Israel’s potential response would threaten a five-month ceasefire agreement between Israel and Palestinians, reached in November 2006 after the Israeli army committed a massacre in northern Gaza killing 19 civilians, including 8 children and women from one family.
Hamas announced Tuesday that it launched a barrage of homemade shells at various Israeli targets near the Gaza Strip. The Hamas shells left no Israelis injured and only caused damage to open fields. A statement released by the Hamas’s militant offshoot, Ezzildin Alqassam, said the rocket fire was retaliation to the latest spate of Israeli attacks on Gaza and the West Bank, in which 9 Palestinians were killed, including bystanders.
The statement considered the November ceasefire ‘dead’. In the meantime, Egyptian security Chief Burhan Hammad, who is present in the Gaza Strip, warned Wednesday of the percussions of a potential Israeli military offensive on Gaza. He voiced concern over the collapse of the ceasefire. Hammad called upon the Palestinian groups to return to the truce and refrain from launching homemade shells to avert Israeli army attacks.
Palestinian cabinet spokesman, Ghazi Hammad, voiced the same concern yesterday saying that the latest Israeli attacks on Gaza have undermined the ceasefire and that the Palestinian cabinet, dominated by Hamas, is interested in a ‘sustainable ceasefire agreement with Israel’.

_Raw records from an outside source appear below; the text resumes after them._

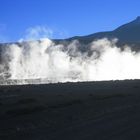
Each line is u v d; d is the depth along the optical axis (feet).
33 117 96.68
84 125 77.61
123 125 77.77
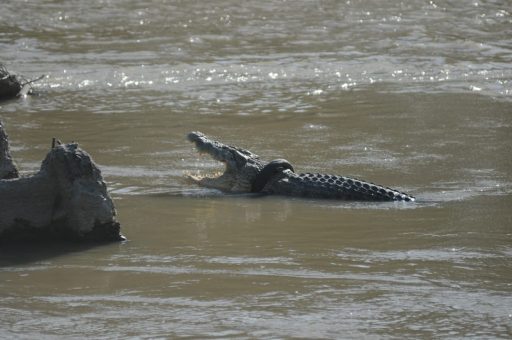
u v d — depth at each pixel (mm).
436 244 28984
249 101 53375
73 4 82000
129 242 29453
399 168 39531
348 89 56250
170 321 22266
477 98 53500
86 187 29172
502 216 32188
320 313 22812
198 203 34812
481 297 24031
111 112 50906
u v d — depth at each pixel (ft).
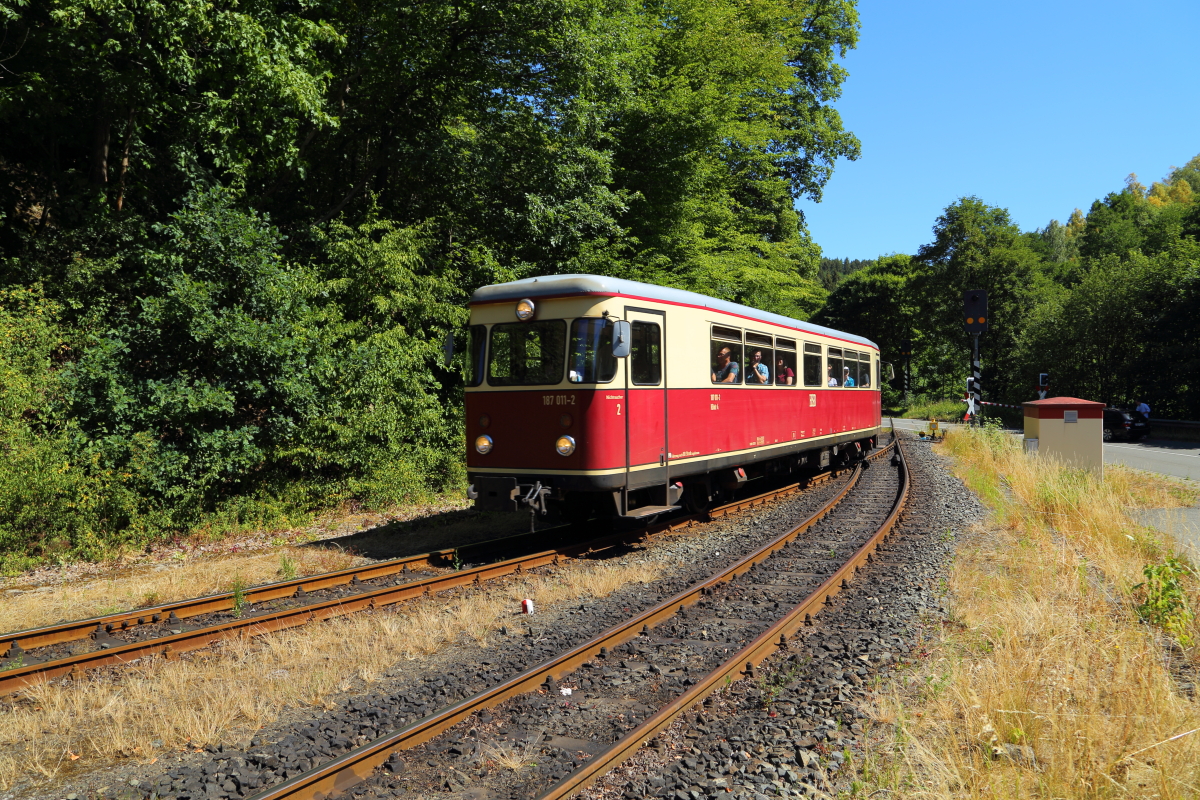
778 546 32.17
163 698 17.24
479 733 14.92
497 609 23.79
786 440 46.68
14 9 41.83
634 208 71.26
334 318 45.37
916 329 225.15
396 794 12.67
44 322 37.96
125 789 13.26
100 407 36.47
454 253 57.57
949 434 87.66
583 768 12.76
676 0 75.25
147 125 47.16
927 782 12.07
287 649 20.06
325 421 42.14
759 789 12.41
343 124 58.39
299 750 14.23
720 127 70.85
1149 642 17.63
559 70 56.54
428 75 57.72
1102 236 203.92
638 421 32.30
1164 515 36.06
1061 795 11.50
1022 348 150.82
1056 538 30.17
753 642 18.92
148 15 39.73
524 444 32.22
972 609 21.43
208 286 39.06
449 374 55.36
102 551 33.40
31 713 16.79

Israel has frequently attacked the Gaza Strip over the past year, the most deadly offensive was in June 2006 and claimed the lives of more than 500 Palestinian men, women and children and caused a great deal of destruction to Gaza’s main infrastructure facilities.
Israel said its attack aimed at freeing corporal Gilad’s Shalit, who was captured by armed Palestinian groups following a spate of Israeli assassination attempts of resistance leaders in Gaza. Shalit is still being held in Gaza and could be possibly swapped for hundreds of Palestinian prisoners which Israel still holds, along with thousands of others. Almost half of these prisoners have not undergone trial and a further ten percent have not been charged with a crime.